Casting this product had several advantages.

“Being myself and another guy starting this up and trying to do it with little to no funding, casting was the first thing we thought of. I used to do plate workouts with 45-lb. cast iron plates. Why would we not make it out of cast iron?” Birt said.

“I think it mirrors what most people think in a weight room. The average person that’s never lifted weights walks into a weight room, cast iron is what they would see.”

The plates are powder-coated, machined and packaged in Decatur.

“We got so caught up in the project because it’s such a feel-good thing all around,” Shively said. “It’s taken off in some areas.”

Now that his product is a reality, Birt is enthusiastic about its merits.

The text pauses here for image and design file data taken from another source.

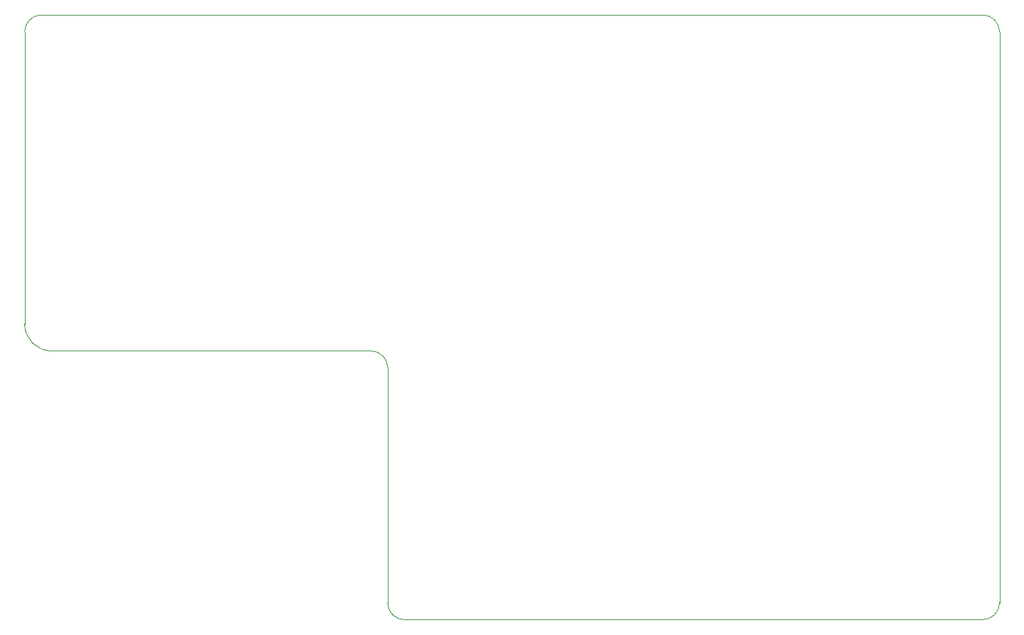
<source format=gbr>
%TF.GenerationSoftware,KiCad,Pcbnew,8.0.4-8.0.4-0~ubuntu22.04.1*%
%TF.CreationDate,2024-08-07T11:41:11-06:00*%
%TF.ProjectId,Sprinkler Controller,53707269-6e6b-46c6-9572-20436f6e7472,rev?*%
%TF.SameCoordinates,Original*%
%TF.FileFunction,Profile,NP*%
%FSLAX46Y46*%
G04 Gerber Fmt 4.6, Leading zero omitted, Abs format (unit mm)*
G04 Created by KiCad (PCBNEW 8.0.4-8.0.4-0~ubuntu22.04.1) date 2024-08-07 11:41:11*
%MOMM*%
%LPD*%
G01*
G04 APERTURE LIST*
%TA.AperFunction,Profile*%
%ADD10C,0.050000*%
%TD*%
G04 APERTURE END LIST*
D10*
X97000000Y-82000000D02*
G75*
G02*
X99000000Y-80000000I2000000J0D01*
G01*
X211000000Y-80000000D02*
G75*
G02*
X213000000Y-82000000I0J-2000000D01*
G01*
X213000000Y-150000000D02*
G75*
G02*
X211000000Y-152000000I-2000000J0D01*
G01*
X142200000Y-152000000D02*
G75*
G02*
X140200000Y-150000000I0J2000000D01*
G01*
X138200000Y-120000000D02*
G75*
G02*
X140200000Y-122000000I0J-2000000D01*
G01*
X100200000Y-120000000D02*
G75*
G02*
X97000000Y-116800000I0J3200000D01*
G01*
X155000000Y-152000000D02*
X142200000Y-152000000D01*
X140200000Y-122000000D02*
X140200000Y-150000000D01*
X100200000Y-120000000D02*
X138200000Y-120000000D01*
X99000000Y-80000000D02*
X211000000Y-80000000D01*
X97000000Y-116800000D02*
X97000000Y-82000000D01*
X213000000Y-82000000D02*
X213000000Y-150000000D01*
X211000000Y-152000000D02*
X155000000Y-152000000D01*
M02*

</source>
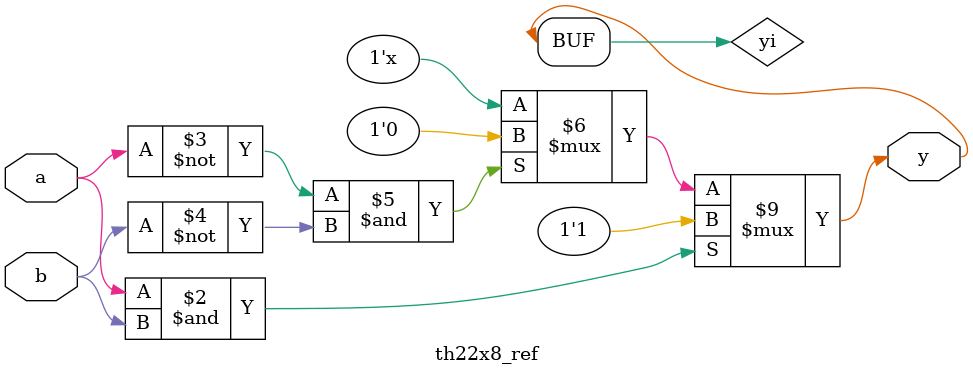
<source format=v>
module th22x8_ref (y,a,b);
 output y;
 input a;
 input b;
 reg yi;
  always @(a or b) begin
   if (((a) & (b))) 
    begin
      yi <=  1;
    end
    else if (((a==0) & (b==0))) 
    begin
      yi <=  0;
    end
   end
  assign #1 y = yi; 
endmodule
</source>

“It’s really cool. The safety of lifting with the plate is amazing,” Birt said.

The plate allows smooth transitions and a full range of motion during exercises. Three major grip areas provide the user with multiple workout options.

Looking to the Future
During the pre-production process, Micro Tek was able to produce some prototypes made from billet steel so Birt could sell his product even before it was completely finished.

“Robin Shively, the owner of Micro Tek, I can’t say enough things about him. The minute we walked in there and showed him our ideas he was ‘Oh, this is so cool,’” Birt said. “Those guys have been super supportive. When we were designing the different sizes they were so easy to work with.”

Ease to work with was a key for Birt, who’s a father and trying to continuously improve his wrestling program. Because, as much as he loves the Birt Plate, he’s got a lot of other things happening in his life.

Difficulty with a patternmaker or foundry could have derailed the project. That hasn’t happened. Birt took professional feedback and with that, his vision is now a reality.

“You just have to surround yourself with really positive people,” Birt said. “Once you surround yourself with really positive people who believe in you and give you the confidence, it doesn’t get held back. At first I wasn’t going to go through with it.”

Birt did, and his plate is in use at the University of Illinois, the NBA’s Indiana Pacers and the Iowa Army National Guard, among others.

“I’m pretty excited about where it’s at and what he’s been able to do with it,” Shively said. “It’s just been a real good success story.”